The strong crude oil prices and weak ringgit helped push revenue up 60.5% to RM99.2 billion, from RM61.8 billion the year before, Petronas said in a statement. Both quarterly revenue and net profit are at the record high.  

In the corresponding quarter ended Sept 30, 2021 (3QFY2021), Petronas booked a net profit of RM16.3 billion.  

For the nine-month period ended Sept 30, 2022 (9MFY2022), the national energy firm’s net profit more than doubled to RM77.2 billion from RM35.1 billion, mainly due to favourable price impact for major products aligned with higher benchmark prices.

Revenue in 9MFY2022 soared 58.3% to RM271.3 billion from RM171.4 billion, again mainly due to favourable price impact for major products, aligned with higher benchmark prices.

The group’s strong performance was driven by its focus on safely delivering commercial and operational excellence across the integrated value chain, supported by high commodity prices, Petronas said.

“Petronas remains fully determined to strengthen its resilience and seize new opportunities by staying true to prudent financial management and firm capital discipline in investing responsibly to sustainably deliver profitable growth,” said Petronas president and group chief executive officer Datuk Tengku Muhammad Taufik.

“As it pursues these efforts, Petronas remains grounded on discharging its responsibilities to its shareholder including the nurturing of a resilient local OGSE (oil and gas services and equipment) ecosystem and contributing to the well-being of the communities where we operate,” Muhammad Taufik said.

On a quarter-on-quarter basis, Petronas 3QFY2022 net profit of RM30.8 billion represented an increase of 33.9% from RM23 billion in 2QFY2022. Quarterly revenue of RM99.2 billion was 6.2% higher than RM93.4 billion in the preceding quarter.

Upstream major capex contributor

Petronas said cumulative capital expenditure for 9MFY2022 amounted to RM27.4 billion, up 34% from the same period last year. “Upstream business remains a major contributor,” it said.

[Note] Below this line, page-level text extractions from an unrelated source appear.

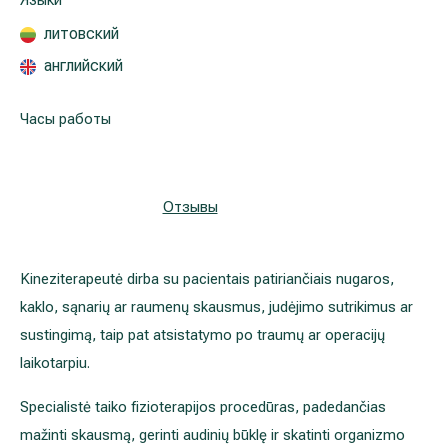
Языки
Реабилитация и спортивная медицина
литовский
английский
Все услуги
Часы работы
Все врачи
Отзывы
Kineziterapeutė dirba su pacientais patiriančiais nugaros,
kaklo, sąnarių ar raumenų skausmus, judėjimo sutrikimus ar
sustingimą, taip pat atsistatymo po traumų ar operacijų
laikotarpiu.
Specialistė taiko fizioterapijos procedūras, padedančias
mažinti skausmą, gerinti audinių būklę ir skatinti organizmo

It recorded capex spending of RM18.9 billion in the first half of the year, which represents spending of RM8.5 billion in 3Q, back-of-the-envelope calculations showed.

In the nine-month period, the group achieved first hydrocarbon in 29 projects, representing an increase of 11 projects in the quarter compared to 18 in 6MFY2022.

A further seven projects have achieved final investment decisions in 3QFY2022, adding to the initial 10 projects in 6MFY2022.

“In expanding its growth strategy in West Africa, Petronas signed a farm-in with 30% equity in the Marine 20 Production Sharing Contract (PSC) in Congo Brazzaville with TotalEnergies and Woodside Energy, which achieved completion on 27 July 2022,” it added.

Despite its active upstream venture, Petronas said the upstream segment recorded a 19% reduction in greenhouse gas emissions in 3QFY2022, compared with the same quarter last year, thanks to the execution of multiple emissions reduction projects.

Meanwhile in the renewable energy segment, Petronas said its clean energy solutions provider Gentari Sdn Bhd achieved 1.12 gigawatt (gw) of renewable energy capacity in operations and under development as at end-September.

To-date, Gentari has installed a total of 89 electric vehicle charging points nationwide, it added.

In the nine-month period, the group also contributed more than RM540 million towards sustainability and community well-being and development efforts.

On industry outlook, Petronas expects oil and gas prices to remain volatile, influenced by intensifying geopolitical and economic headwinds.

“In the face of the unprecedented global energy crisis, Petronas will focus on safely delivering commercial and operational excellence.

“Petronas will continue to invest responsibly towards ensuring energy supply security, while pursuing its growth strategy and Net Zero Carbon Emissions (NZCE) target by 2050,” the group said.